Good ideas. I am currently waiting only for 1 genome from a 150 IQ guy though...I won't find any other genomes until my Indiegogo campaign will be started.
It could also turn out that the only portion of IQ that has real life impact is that which is due to genetics and this is why Watson and Venter are so much smarter genetically than the others in the sample, which may instead be genetically normal and have "reprogrammed" their IQ through effort or environment/epigenetics. Just a speculation though...will need a big sample to be tested.
Once we've got a decent sample of genomes it should be easy to run a single FE for all of them.
This is what I get on 23andMe:
This is an advanced view of all the uninterpreted SNP data from your chip. The data from 23andMe's Browse Raw Data feature is for research and informational use only. This data has undergone chip-wide quality review, and a subset of SNPs have been individually validated for accuracy. However, the majority of SNPs have not undergone this rigorous individual validation, and any SNP result obtained from this raw data should be independently verified.
Edit 1: On the other hand, the error rate is not very high: http://liorpachter.wordpress.com/2013/11/30/23andme-genotypes-are-all-wrong/
It's time to re-run the height study.

http://infoproc.blogspot.dk/2014/10/common-variants-and-and-biological.html

697 SNPs found.


I don't have access to this paper. Can you download it and post it here?
Admin
http://www.openpsych.net/forum/showthread.php?tid=146&pid=1899#pid1899

The supp. material table 1 has all the data you need. It has beta sizes, SNP ID and effect allele. Basically, just write some code to add up all the beta values for each genome. Tegan's genome is useful for this because she is 1.51 m tall, so she should have a low polygenic score.
Since rerunning the pipeline takes about as much (of my) time whether I use 1 or 10 people I'll run it when we have all the genomes (we are still waiting for one IIRC). You might not be able to reach me this week, but I'll be back after that.
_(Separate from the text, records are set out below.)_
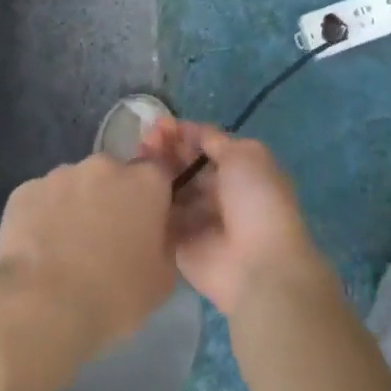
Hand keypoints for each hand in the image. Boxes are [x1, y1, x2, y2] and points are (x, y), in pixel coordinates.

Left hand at [0, 154, 178, 358]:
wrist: (41, 308)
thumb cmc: (113, 295)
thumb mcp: (162, 280)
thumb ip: (166, 241)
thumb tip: (159, 229)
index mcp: (146, 181)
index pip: (158, 175)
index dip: (152, 199)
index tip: (145, 226)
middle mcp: (105, 165)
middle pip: (114, 176)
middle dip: (112, 200)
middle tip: (104, 241)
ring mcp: (61, 174)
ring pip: (75, 185)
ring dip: (76, 206)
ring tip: (65, 250)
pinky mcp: (25, 190)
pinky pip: (41, 199)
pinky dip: (42, 217)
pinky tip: (37, 251)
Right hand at [141, 122, 331, 318]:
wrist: (257, 264)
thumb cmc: (256, 200)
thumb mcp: (244, 154)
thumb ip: (215, 140)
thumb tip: (191, 131)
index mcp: (239, 169)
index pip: (205, 145)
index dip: (183, 133)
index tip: (159, 125)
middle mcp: (218, 192)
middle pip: (185, 165)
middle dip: (166, 150)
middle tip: (144, 141)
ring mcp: (197, 219)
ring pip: (170, 189)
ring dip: (154, 173)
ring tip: (135, 160)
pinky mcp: (179, 245)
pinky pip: (160, 219)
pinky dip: (148, 204)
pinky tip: (133, 188)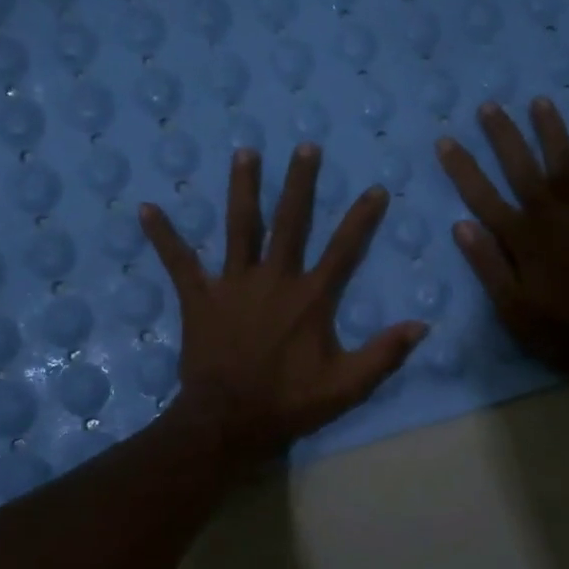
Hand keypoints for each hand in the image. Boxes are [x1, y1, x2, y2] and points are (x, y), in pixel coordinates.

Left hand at [141, 144, 427, 464]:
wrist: (228, 421)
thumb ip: (384, 353)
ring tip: (244, 152)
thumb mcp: (347, 385)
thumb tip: (421, 324)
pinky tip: (147, 208)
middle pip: (290, 222)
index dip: (361, 218)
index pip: (344, 248)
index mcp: (311, 297)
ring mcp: (233, 284)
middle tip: (305, 146)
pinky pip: (179, 263)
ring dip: (243, 189)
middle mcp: (274, 279)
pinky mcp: (200, 298)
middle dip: (300, 183)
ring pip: (241, 227)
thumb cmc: (290, 403)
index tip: (375, 188)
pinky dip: (163, 237)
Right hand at [436, 98, 568, 373]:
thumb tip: (462, 225)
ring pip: (568, 166)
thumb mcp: (512, 309)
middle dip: (504, 137)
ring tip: (541, 102)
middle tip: (489, 105)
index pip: (484, 197)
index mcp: (524, 239)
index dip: (463, 169)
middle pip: (523, 170)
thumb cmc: (560, 331)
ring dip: (553, 134)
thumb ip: (488, 265)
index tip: (445, 141)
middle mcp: (554, 218)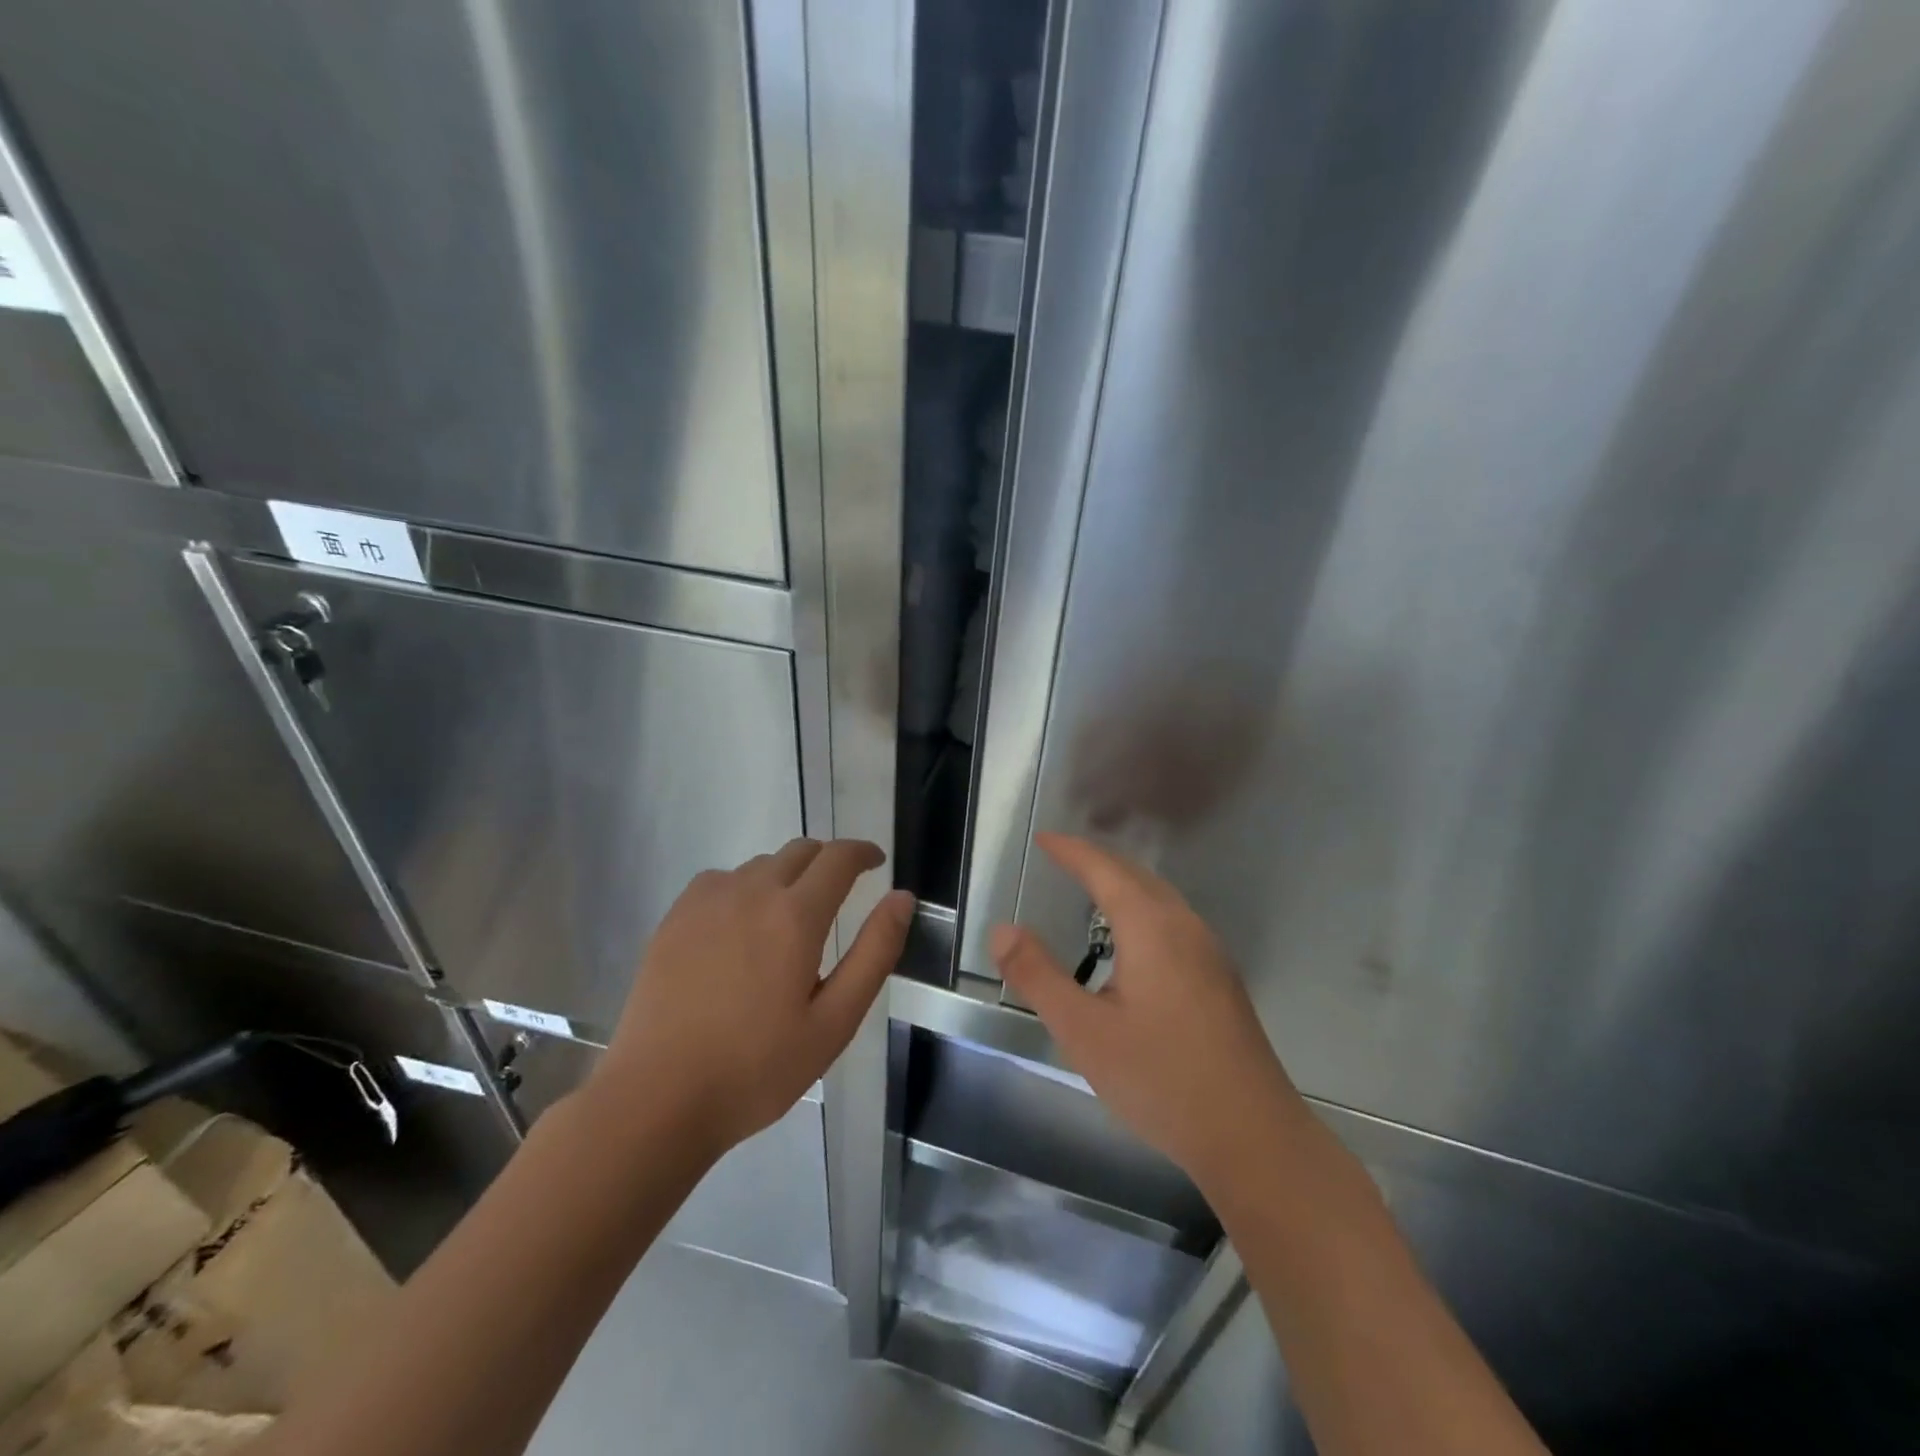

Ps. why don't we try the freewas on height? If it works on that phenotype we will have a proof of concept and an easier time having our ideas accepted since height is much less controversial.

Who is Tegan?
Since rerunning the pipeline takes about as much (of my) time whether I use 1 or 10 people I'll run it when we have all the genomes (we are still waiting for one IIRC). You might not be able to reach me this week, but I'll be back after that.

Ps. why don't we try the freewas on height? If it works on that phenotype we will have a proof of concept and an easier time having our ideas accepted since height is much less controversial.

Who is Tegan?


There is not much genetic evidence that height was subject to different selection pressures across populations. All we know is that East Asians tend to be shorter but what about the other groups? Blacks living in the US are as tall as US Whites...
But yes we can try the Freewas on height too. We'll have to compute the average frequencies for the 1KG populations for the list of SNPs attached in Emil's file. Then use that as vector for the individual genomes.
Admin
Tegan is my girlfriend. I attached her genome earlier in the thread.

Another idea with the height data, is to redo the analysis with many different numbers of SNPS, at least: 1:15. We want to know how sampling affects the results. If sampling is not found to be a problem for the height data with e.g. 10 SNPs where we have 700 SNPs now, then that is evidence that relying on 10 SNPs for g/edu. att. will not give spurious results either, thus countering the sampling error objection.